WHAT TO DO: The answer must match the listing exactly, with every line written out again.

DATA:

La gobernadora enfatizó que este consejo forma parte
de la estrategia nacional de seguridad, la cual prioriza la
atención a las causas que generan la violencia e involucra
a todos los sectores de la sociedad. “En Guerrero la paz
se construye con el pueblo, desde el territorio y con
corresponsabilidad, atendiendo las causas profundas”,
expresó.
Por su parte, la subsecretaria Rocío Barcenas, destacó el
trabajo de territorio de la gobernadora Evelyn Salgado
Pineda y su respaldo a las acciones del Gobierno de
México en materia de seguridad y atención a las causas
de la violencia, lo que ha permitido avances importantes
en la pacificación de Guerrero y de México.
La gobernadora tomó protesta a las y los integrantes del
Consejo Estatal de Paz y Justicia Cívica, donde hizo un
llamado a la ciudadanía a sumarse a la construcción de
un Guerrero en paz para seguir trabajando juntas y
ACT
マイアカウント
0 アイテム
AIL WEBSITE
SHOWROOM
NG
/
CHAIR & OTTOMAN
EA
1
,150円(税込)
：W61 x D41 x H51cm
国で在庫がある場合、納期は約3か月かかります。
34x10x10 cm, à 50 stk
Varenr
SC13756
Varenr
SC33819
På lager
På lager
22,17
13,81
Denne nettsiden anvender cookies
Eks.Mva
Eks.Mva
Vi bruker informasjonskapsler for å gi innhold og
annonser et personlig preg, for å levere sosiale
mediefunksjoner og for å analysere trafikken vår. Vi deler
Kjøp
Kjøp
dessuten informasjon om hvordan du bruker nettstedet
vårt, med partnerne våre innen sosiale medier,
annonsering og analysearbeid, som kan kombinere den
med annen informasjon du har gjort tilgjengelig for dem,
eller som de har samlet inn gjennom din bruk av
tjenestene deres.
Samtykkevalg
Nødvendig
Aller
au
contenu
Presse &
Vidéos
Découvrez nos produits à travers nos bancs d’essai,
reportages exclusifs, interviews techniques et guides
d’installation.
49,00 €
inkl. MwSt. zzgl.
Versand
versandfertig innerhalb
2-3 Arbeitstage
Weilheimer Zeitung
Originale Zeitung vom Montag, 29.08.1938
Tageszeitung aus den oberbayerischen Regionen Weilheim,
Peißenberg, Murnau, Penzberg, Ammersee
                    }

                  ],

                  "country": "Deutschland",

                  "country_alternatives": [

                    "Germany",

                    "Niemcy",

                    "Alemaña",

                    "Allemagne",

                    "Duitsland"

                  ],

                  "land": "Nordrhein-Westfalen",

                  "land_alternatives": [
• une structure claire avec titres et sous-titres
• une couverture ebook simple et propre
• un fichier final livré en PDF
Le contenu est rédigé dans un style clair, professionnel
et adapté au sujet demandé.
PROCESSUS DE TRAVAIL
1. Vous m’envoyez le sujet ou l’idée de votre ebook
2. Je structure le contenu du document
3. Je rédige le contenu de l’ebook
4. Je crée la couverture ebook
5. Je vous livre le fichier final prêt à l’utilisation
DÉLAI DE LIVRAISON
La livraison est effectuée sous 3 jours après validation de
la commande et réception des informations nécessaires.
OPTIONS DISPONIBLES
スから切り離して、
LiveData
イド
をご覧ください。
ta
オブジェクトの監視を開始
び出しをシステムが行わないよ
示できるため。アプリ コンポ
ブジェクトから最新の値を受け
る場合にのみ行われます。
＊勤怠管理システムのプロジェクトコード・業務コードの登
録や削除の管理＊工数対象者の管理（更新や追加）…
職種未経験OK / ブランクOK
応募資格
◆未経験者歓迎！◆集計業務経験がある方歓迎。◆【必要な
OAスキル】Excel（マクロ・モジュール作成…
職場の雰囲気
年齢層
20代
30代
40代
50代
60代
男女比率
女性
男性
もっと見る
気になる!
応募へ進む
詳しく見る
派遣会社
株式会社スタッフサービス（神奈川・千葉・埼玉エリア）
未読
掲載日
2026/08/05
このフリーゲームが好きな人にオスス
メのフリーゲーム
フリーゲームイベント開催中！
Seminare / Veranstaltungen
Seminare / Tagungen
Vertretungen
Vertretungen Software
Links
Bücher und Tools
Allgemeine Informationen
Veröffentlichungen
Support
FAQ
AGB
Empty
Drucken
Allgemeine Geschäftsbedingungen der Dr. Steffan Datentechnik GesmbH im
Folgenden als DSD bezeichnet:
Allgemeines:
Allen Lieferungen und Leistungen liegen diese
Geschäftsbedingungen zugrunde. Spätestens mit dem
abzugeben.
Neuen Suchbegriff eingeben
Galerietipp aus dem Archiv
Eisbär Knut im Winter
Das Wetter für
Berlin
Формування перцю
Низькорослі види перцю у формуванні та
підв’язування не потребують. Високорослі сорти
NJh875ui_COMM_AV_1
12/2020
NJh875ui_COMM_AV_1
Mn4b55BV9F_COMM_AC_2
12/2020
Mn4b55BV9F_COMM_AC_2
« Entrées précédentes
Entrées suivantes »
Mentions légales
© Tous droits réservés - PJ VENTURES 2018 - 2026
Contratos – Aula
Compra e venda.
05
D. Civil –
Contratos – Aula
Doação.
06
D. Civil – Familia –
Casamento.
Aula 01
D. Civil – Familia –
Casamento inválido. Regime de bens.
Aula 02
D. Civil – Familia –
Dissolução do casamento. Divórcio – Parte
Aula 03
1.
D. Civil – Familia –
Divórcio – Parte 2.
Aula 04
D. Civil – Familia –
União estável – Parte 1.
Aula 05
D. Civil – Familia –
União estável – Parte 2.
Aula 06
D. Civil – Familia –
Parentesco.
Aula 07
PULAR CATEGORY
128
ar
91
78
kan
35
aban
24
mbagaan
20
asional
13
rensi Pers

WRITTEN SOLUTION:
La gobernadora enfatizó que este consejo forma parte
de la estrategia nacional de seguridad, la cual prioriza la
atención a las causas que generan la violencia e involucra
a todos los sectores de la sociedad. “En Guerrero la paz
se construye con el pueblo, desde el territorio y con
corresponsabilidad, atendiendo las causas profundas”,
expresó.
Por su parte, la subsecretaria Rocío Barcenas, destacó el
trabajo de territorio de la gobernadora Evelyn Salgado
Pineda y su respaldo a las acciones del Gobierno de
México en materia de seguridad y atención a las causas
de la violencia, lo que ha permitido avances importantes
en la pacificación de Guerrero y de México.
La gobernadora tomó protesta a las y los integrantes del
Consejo Estatal de Paz y Justicia Cívica, donde hizo un
llamado a la ciudadanía a sumarse a la construcción de
un Guerrero en paz para seguir trabajando juntas y
ACT
マイアカウント
0 アイテム
AIL WEBSITE
SHOWROOM
NG
/
CHAIR & OTTOMAN
EA
1
,150円(税込)
：W61 x D41 x H51cm
国で在庫がある場合、納期は約3か月かかります。
34x10x10 cm, à 50 stk
Varenr
SC13756
Varenr
SC33819
På lager
På lager
22,17
13,81
Denne nettsiden anvender cookies
Eks.Mva
Eks.Mva
Vi bruker informasjonskapsler for å gi innhold og
annonser et personlig preg, for å levere sosiale
mediefunksjoner og for å analysere trafikken vår. Vi deler
Kjøp
Kjøp
dessuten informasjon om hvordan du bruker nettstedet
vårt, med partnerne våre innen sosiale medier,
annonsering og analysearbeid, som kan kombinere den
med annen informasjon du har gjort tilgjengelig for dem,
eller som de har samlet inn gjennom din bruk av
tjenestene deres.
Samtykkevalg
Nødvendig
Aller
au
contenu
Presse &
Vidéos
Découvrez nos produits à travers nos bancs d’essai,
reportages exclusifs, interviews techniques et guides
d’installation.
49,00 €
inkl. MwSt. zzgl.
Versand
versandfertig innerhalb
2-3 Arbeitstage
Weilheimer Zeitung
Originale Zeitung vom Montag, 29.08.1938
Tageszeitung aus den oberbayerischen Regionen Weilheim,
Peißenberg, Murnau, Penzberg, Ammersee
                    }

                  ],

                  "country": "Deutschland",

                  "country_alternatives": [

                    "Germany",

                    "Niemcy",

                    "Alemaña",

                    "Allemagne",

                    "Duitsland"

                  ],

                  "land": "Nordrhein-Westfalen",

                  "land_alternatives": [
• une structure claire avec titres et sous-titres
• une couverture ebook simple et propre
• un fichier final livré en PDF
Le contenu est rédigé dans un style clair, professionnel
et adapté au sujet demandé.
PROCESSUS DE TRAVAIL
1. Vous m’envoyez le sujet ou l’idée de votre ebook
2. Je structure le contenu du document
3. Je rédige le contenu de l’ebook
4. Je crée la couverture ebook
5. Je vous livre le fichier final prêt à l’utilisation
DÉLAI DE LIVRAISON
La livraison est effectuée sous 3 jours après validation de
la commande et réception des informations nécessaires.
OPTIONS DISPONIBLES
スから切り離して、
LiveData
イド
をご覧ください。
ta
オブジェクトの監視を開始
び出しをシステムが行わないよ
示できるため。アプリ コンポ
ブジェクトから最新の値を受け
る場合にのみ行われます。
＊勤怠管理システムのプロジェクトコード・業務コードの登
録や削除の管理＊工数対象者の管理（更新や追加）…
職種未経験OK / ブランクOK
応募資格
◆未経験者歓迎！◆集計業務経験がある方歓迎。◆【必要な
OAスキル】Excel（マクロ・モジュール作成…
職場の雰囲気
年齢層
20代
30代
40代
50代
60代
男女比率
女性
男性
もっと見る
気になる!
応募へ進む
詳しく見る
派遣会社
株式会社スタッフサービス（神奈川・千葉・埼玉エリア）
未読
掲載日
2026/08/05
このフリーゲームが好きな人にオスス
メのフリーゲーム
フリーゲームイベント開催中！
Seminare / Veranstaltungen
Seminare / Tagungen
Vertretungen
Vertretungen Software
Links
Bücher und Tools
Allgemeine Informationen
Veröffentlichungen
Support
FAQ
AGB
Empty
Drucken
Allgemeine Geschäftsbedingungen der Dr. Steffan Datentechnik GesmbH im
Folgenden als DSD bezeichnet:
Allgemeines:
Allen Lieferungen und Leistungen liegen diese
Geschäftsbedingungen zugrunde. Spätestens mit dem
abzugeben.
Neuen Suchbegriff eingeben
Galerietipp aus dem Archiv
Eisbär Knut im Winter
Das Wetter für
Berlin
Формування перцю
Низькорослі види перцю у формуванні та
підв’язування не потребують. Високорослі сорти
NJh875ui_COMM_AV_1
12/2020
NJh875ui_COMM_AV_1
Mn4b55BV9F_COMM_AC_2
12/2020
Mn4b55BV9F_COMM_AC_2
« Entrées précédentes
Entrées suivantes »
Mentions légales
© Tous droits réservés - PJ VENTURES 2018 - 2026
Contratos – Aula
Compra e venda.
05
D. Civil –
Contratos – Aula
Doação.
06
D. Civil – Familia –
Casamento.
Aula 01
D. Civil – Familia –
Casamento inválido. Regime de bens.
Aula 02
D. Civil – Familia –
Dissolução do casamento. Divórcio – Parte
Aula 03
1.
D. Civil – Familia –
Divórcio – Parte 2.
Aula 04
D. Civil – Familia –
União estável – Parte 1.
Aula 05
D. Civil – Familia –
União estável – Parte 2.
Aula 06
D. Civil – Familia –
Parentesco.
Aula 07
PULAR CATEGORY
128
ar
91
78
kan
35
aban
24
mbagaan
20
asional
13
rensi Pers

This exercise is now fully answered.